Supplied data:

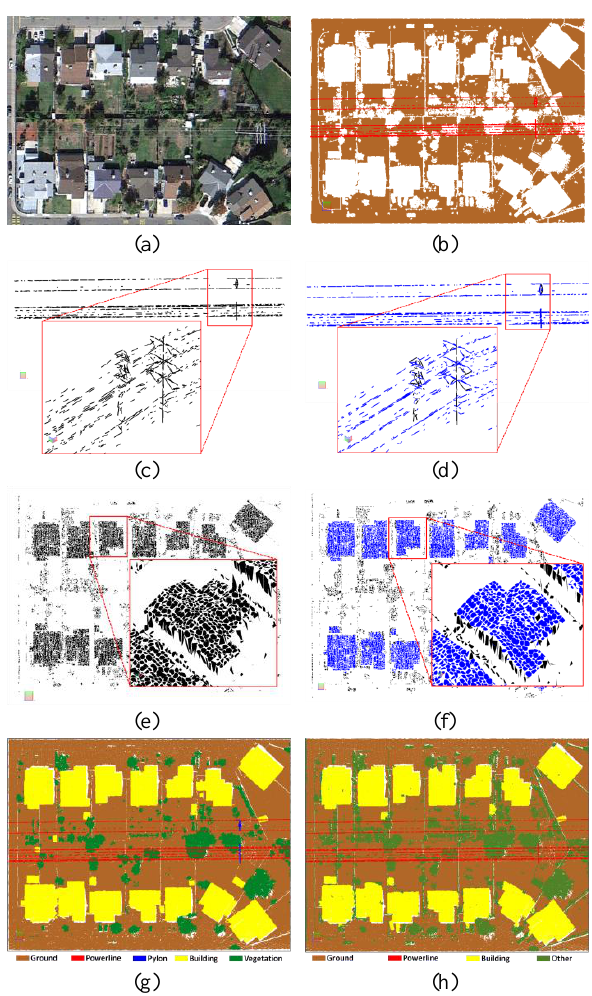
Figure 2. PL scene classification; (a) optical image, (b) linear feature extraction (red), (c) line segments, (d) PL (blue) vs. non- PL (black), (e) plane segments, (f) building (blue) vs. non- building (black), (g) ground truth, and (h) PL scene classification result.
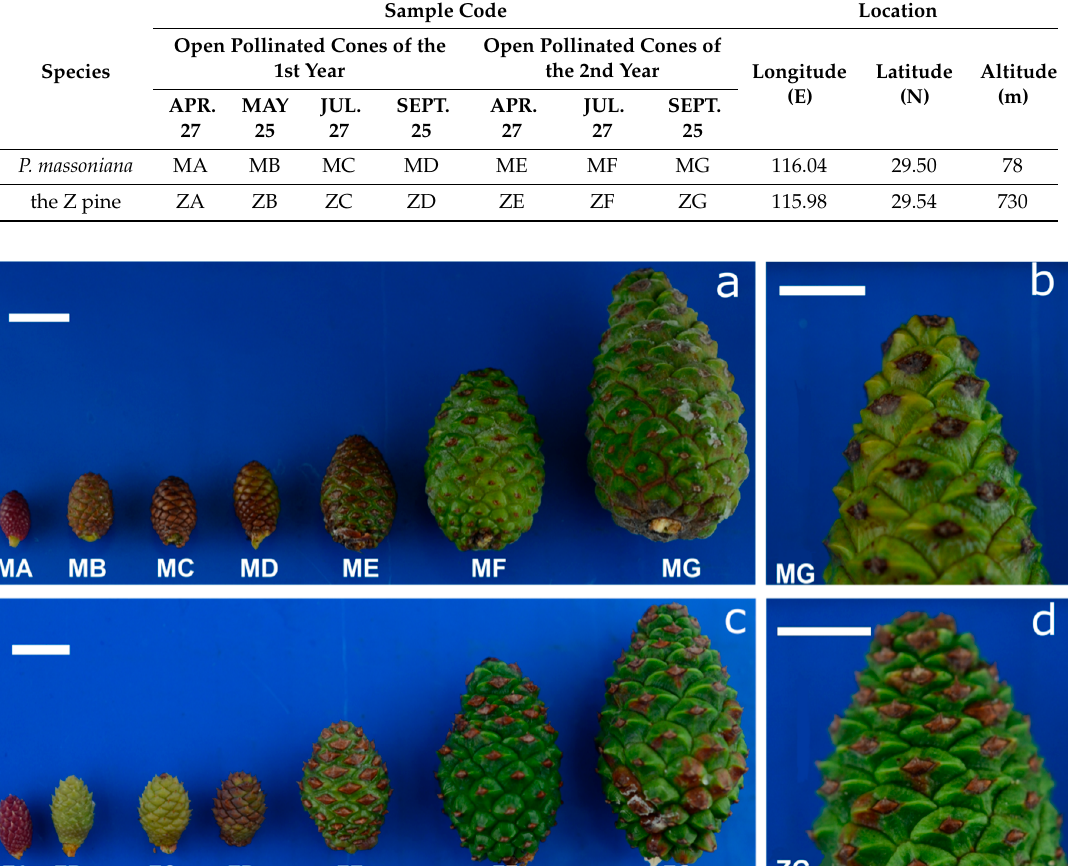
Figure 2. Successively staged pine cones of P. massoniana ( a ) and the Z pine ( c ). Details of mature cones of MG ( b ) and ZG ( d ) stages are shown. The scale shields of P. massoniana are flat or slightly bulged, the transverse ridge is not very obvious, and the scale umbilical has no thorn. The scale shield of the Z pine is bulged, the transverse ridge is obvious, and the scale umbilical is thorny. Codenames for collected cones are explained in Table 1. (Scale = 10 mm.). collected cones are explained in Table 1. (Scale = 10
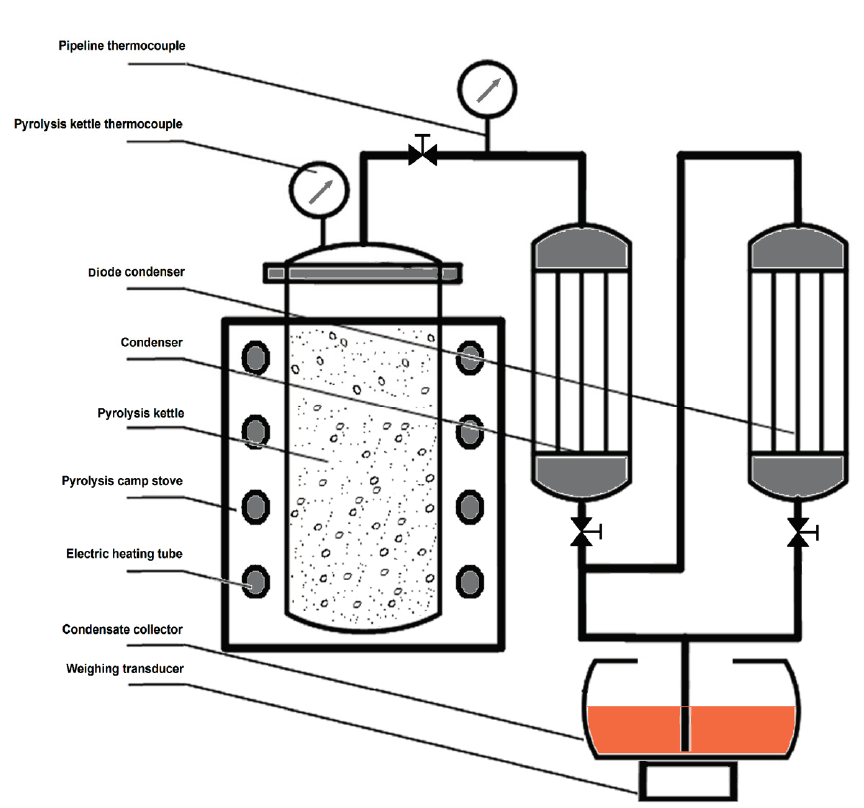
Figure 7. Schematic diagram of the pyrolysis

What to do: Write out the whole listing exactly as it appears, and omit the pictures.

Output of the exercise:
Figure 2. PL scene classification; (a) optical image, (b) linear feature extraction (red), (c) line segments, (d) PL (blue) vs. non- PL (black), (e) plane segments, (f) building (blue) vs. non- building (black), (g) ground truth, and (h) PL scene classification result.
Figure 2. Successively staged pine cones of P. massoniana ( a ) and the Z pine ( c ). Details of mature cones of MG ( b ) and ZG ( d ) stages are shown. The scale shields of P. massoniana are flat or slightly bulged, the transverse ridge is not very obvious, and the scale umbilical has no thorn. The scale shield of the Z pine is bulged, the transverse ridge is obvious, and the scale umbilical is thorny. Codenames for collected cones are explained in Table 1. (Scale = 10 mm.). collected cones are explained in Table 1. (Scale = 10
Figure 7. Schematic diagram of the pyrolysis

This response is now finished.